No, se il ricorso non contesta una violazione di legge ma si limita a criticare la valutazione discrezionale del giudice di merito (come la quantificazione della riduzione), quando questa sia supportata da una motivazione logica e coerente. Il ricorso sarebbe un tentativo inammissibile di ottenere un nuovo giudizio sui fatti.
Perché il ricorso è stato dichiarato inammissibile?
Il ricorso è stato dichiarato inammissibile perché le censure sollevate erano manifestamente infondate e miravano a sollecitare una lettura alternativa dei fatti, non consentita in sede di legittimità. La motivazione della Corte territoriale sull’esercizio del potere discrezionale era stata ritenuta coerente e adeguata.
Quale elemento è stato decisivo per la Corte nel non concedere la massima riduzione di pena?
L’elemento decisivo, valorizzato dalla Corte di merito e ritenuto legittimo dalla Cassazione, è stata la ‘tardività delle dichiarazioni’ del collaboratore. Questo ritardo ha reso più difficili le attività degli inquirenti, giustificando così una riduzione di pena inferiore al massimo previsto dalla legge.
Testo del provvedimento
Ordinanza di Cassazione Penale Sez. 7 Num. 21743 Anno 2024
Penale Ord. Sez. 7 Num. 21743 Anno 2024
Presidente: COGNOME NOME
Relatore: COGNOME NOME
Data Udienza: 18/04/2024
ORDINANZA
sul ricorso proposto da:
NOME COGNOME nato a CASTELLAMMARE DI STABIA il DATA_NASCITA
avverso la sentenza del 26/09/2023 della CORTE ASSISE APPELLO di NAPOLI
dato avviso alle parti;
udita la relazione svolta dal AVV_NOTAIO NOME COGNOME;
Rilevato che con la sentenza impugnata la Corte di Assise di Appello di Napoli, in parziale riforma della sentenza di condanna pronunciata dal Gip del Tribunale di Napoli del 7/10/2021 ha ritenuto la sussistenza della circostanza attenuante di cui all’art. 416 bis.1, comma primo, cod. pen. e, riconosciuta la diminuente di cui all’art. 416 bis.1, comma terzo, cod. pen. con le già concesse attenuanti generiche equivalenti alle aggravanti, ha rideterminato la pena in anni otto di reclusione e confermato nel resto la condanna nei confronti di COGNOME in relazione al reato di cui agli artt. 575, 577, 416 bis.1 cod. pen.;
Rilevato che con il ricorso si deduce la violazione di legge e il vizio di motivazione in relazione alla mancata applicazione nella massima estensione della riduzione di pena prevista dall’art. 416 bis.1, comma terzo, cod. pen.

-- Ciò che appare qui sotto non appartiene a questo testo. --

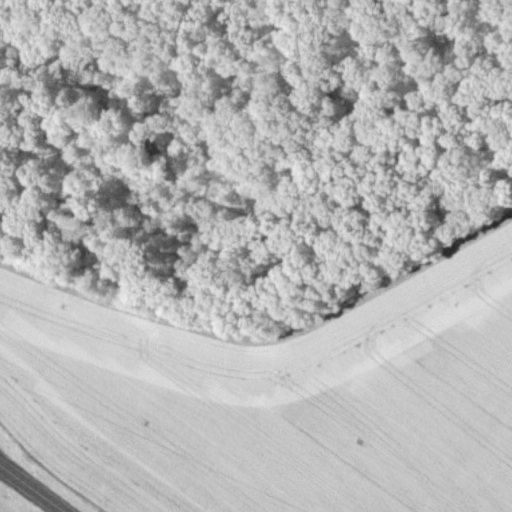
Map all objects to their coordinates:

Rilevato che le doglianze oggetto del ricorso, formulata anche nei termini della violazione di legge ma che afferisce esclusivamente la logicità della motivazione, è manifestamente infondata in quanto la Corte territoriale, con il riferimento alla tardività delle dichiarazioni, tanto che le attività degli inquirenti sono state difficoltose, ha dato coerente e adeguato conto dell’esercizio del potere discrezionale riconosciuto al giudice di merito nell’applicazione dei criteri di cui all’a rt. 133 cod. pen. e ciò, in assenza di evidenti vizi logici, rende insindacabile la conclusione sul punto (Sez. Un. n. 12602 del 17/12/2015, dep. Rv. 266818; Sez. 7, n. 10481 del 19/01/2022, Deplano, Rv. 283044 – 01);
Ritenuto pertanto che il ricorso è inammissibile in quanto i criteri di giudizio applicati sono corretti e le censure sono pertanto manifestamente infondate e comunque tese a sollecitare una diversa e alternativa lettura che non è consentita in questa sede (Sez. 6, n. 5465 del 04/11/2020, dep. 2021, F., Rv 280601; Sez. 2, n. 19411 del 12/03/2019, Furlan, Rv. 276062);
Considerato che alla inammissibilità del ricorso segue la condanna del ricorrente al pagamento delle spese processuali, nonché – valutato il contenuto del ricorso e in mancanza di elementi atti a escludere la colpa nella determinazione della causa di inammissibilità – al versamento della somma, ritenuta congrua, di euro tremila in favore della cassa delle ammende.
P.Q.M.
Dichiara inammissibile il ricorso e condanna il ricorrente al pagamento delle spese processuali e della somma di euro tremila in favore della cassa delle ammende.